*** Begin section ***

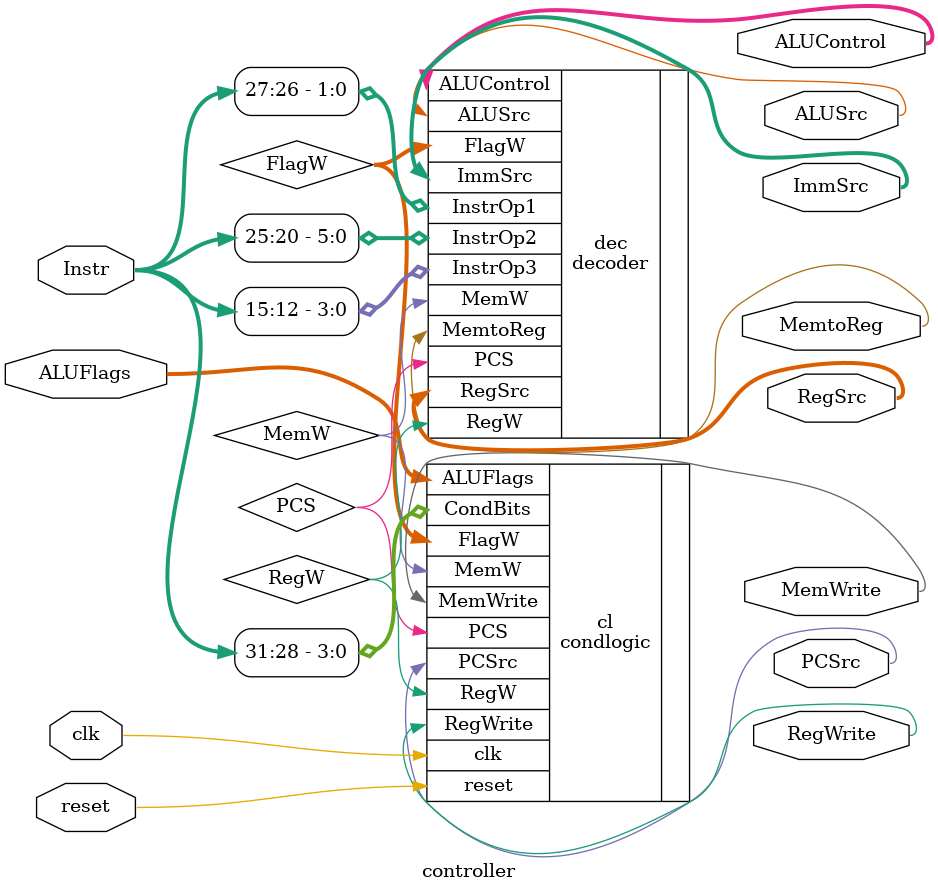
<source format=sv>
module controller (
    // Clock and reset
    input  logic       clk,
    input  logic       reset,

    // Top bits of instruction used for control
    input  logic [31:12] Instr,

    // ALU flags (e.g., zero, carry, etc.)
    input  logic [3:0] ALUFlags,

    // Control outputs
    output logic [1:0] RegSrc,     // Determines which register(s) to read/write
    output logic       RegWrite,   // Enable register file write
    output logic [1:0] ImmSrc,     // Determines the immediate format
    output logic       ALUSrc,     // Selects ALU input source (register or immediate)
    output logic [1:0] ALUControl, // ALU operation control signals
    output logic       MemWrite,   // Enable memory writes
    output logic       MemtoReg,   // Selects data source to write back to register
    output logic       PCSrc       // Determines how the next PC is computed (branch, etc.)
);

    // Internal signals
    logic [1:0] FlagW; // Controls which condition flags to update
    logic        PCS;  // Internal PC-select signal
    logic        RegW; // Internal register-write enable
    logic        MemW; // Internal memory-write enable



//下面的结构和原文不一样，可能会出错
//下面的结构和原文不一样，可能会出错
//下面的结构和原文不一样，可能会出错


    // Decoder module:
    // Decodes certain instruction fields to produce broad control signals
    decoder dec (
        .InstrOp1   (Instr[27:26]), // Example bits from the instruction
        .InstrOp2   (Instr[25:20]),
        .InstrOp3   (Instr[15:12]),
        .FlagW      (FlagW),
        .PCS        (PCS),
        .RegW       (RegW),
        .MemW       (MemW),
        .MemtoReg   (MemtoReg),
        .ALUSrc     (ALUSrc),
        .ImmSrc     (ImmSrc),
        .RegSrc     (RegSrc),
        .ALUControl (ALUControl)
    );

    // Condition logic module:
    // Uses the decoded signals plus the ALU flags to generate final control signals
    condlogic cl (
        .clk       (clk),
        .reset     (reset),
        .CondBits  (Instr[31:28]), // Condition field from instruction
        .ALUFlags  (ALUFlags),
        .FlagW     (FlagW),
        .PCS       (PCS),
        .RegW      (RegW),
        .MemW      (MemW),
        .PCSrc     (PCSrc),
        .RegWrite  (RegWrite),
        .MemWrite  (MemWrite)
    );

endmodule

</source>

*** End section ***

Task to complete
Copy out all lines above that include the string "format".

Output below
<source format=sv>
    output logic [1:0] ImmSrc,     // Determines the immediate format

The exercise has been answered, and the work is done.